Design and construction
- Architect: John Nash

Listed Building – Grade II*
- Official name: 430, 440 AND 449, STRAND WC2, 5 AND 7, WILLIAM IV STREET WC2, 434-437, STRAND WC2, 3-10, ADELAIDE STREET WC2, 1, ADELAIDE STREET WC2
- Designated: 02 July 1969
- Reference no.: 1237040

= 430–449 Strand =

Regency building in London, England

430–449 Strand is a Grade II* listed Regency office block standing on a triangular plot between the Strand, William IV Street and Adelaide Street. It was built in the 1830s as part of the West Strand Improvements.

== History ==
The building was part of the West Strand Improvements, a scheme devised by William Lowther as Chief Commissioner of Woods and Forests and directed by James Pennethorne. The building was previously bisected east to west by Lowther Arcade, a popular shopping arcade which became well known in the Victorian era for its toyshops. The north block was also home to the Adelaide Gallery.

Its architectural design is broadly that of John Nash who was responsible for many of the West Strand Improvements, although the arcade that ran through it is broadly credited to Witherdon Young. The arcade was filled in between 1903 and 1904 with designs by John Macvicar Anderson, although these parts have since been replaced.

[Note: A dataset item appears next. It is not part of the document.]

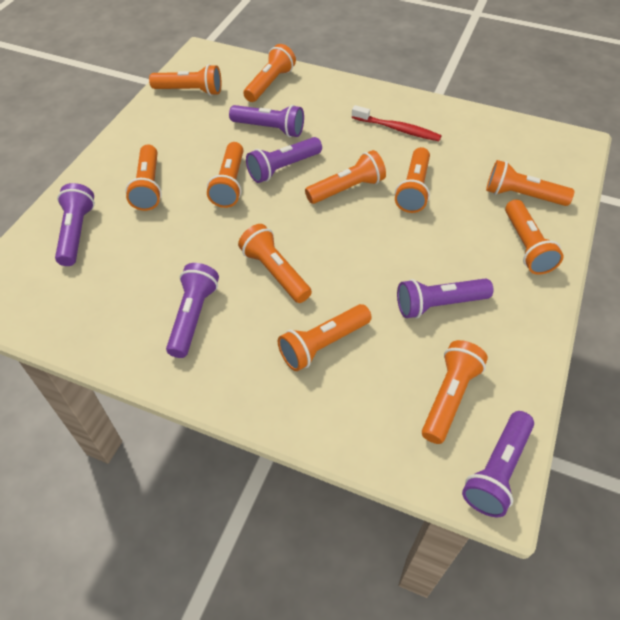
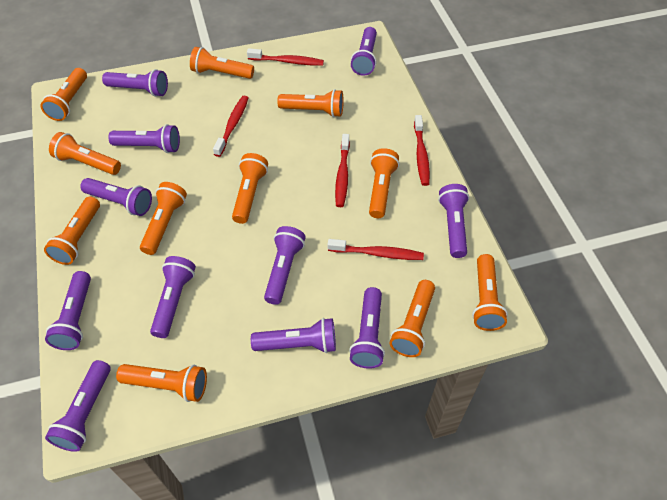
purple flashlight: 6 -> 11
red toothbrush: 1 -> 5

Coutts bank, considered one of the oldest surviving banks in London, was situated at 59 Strand for nearly two centuries before moving to their current site at 440 Strand in 1904. The glass frontage of Coutts bank along the Strand as well as the recreated Nash design on Adelaide street are 1970s additions.

In 2023, Marugame Udon opened a branch in the building which would be their 10th in the UK.

== Design ==
The majority of the building is of John Nash's typical Regency style. long unified stucco Italianate frontages with pilastered centrepieces. The corners are marked with towers, the south-west particularly pronounced by its two "pepper-pot" towers.

The glass frontage of Coutts as well as the extended interior is by Frederick Gibberd. The construction is often claimed as the first modern atrium building in Britain.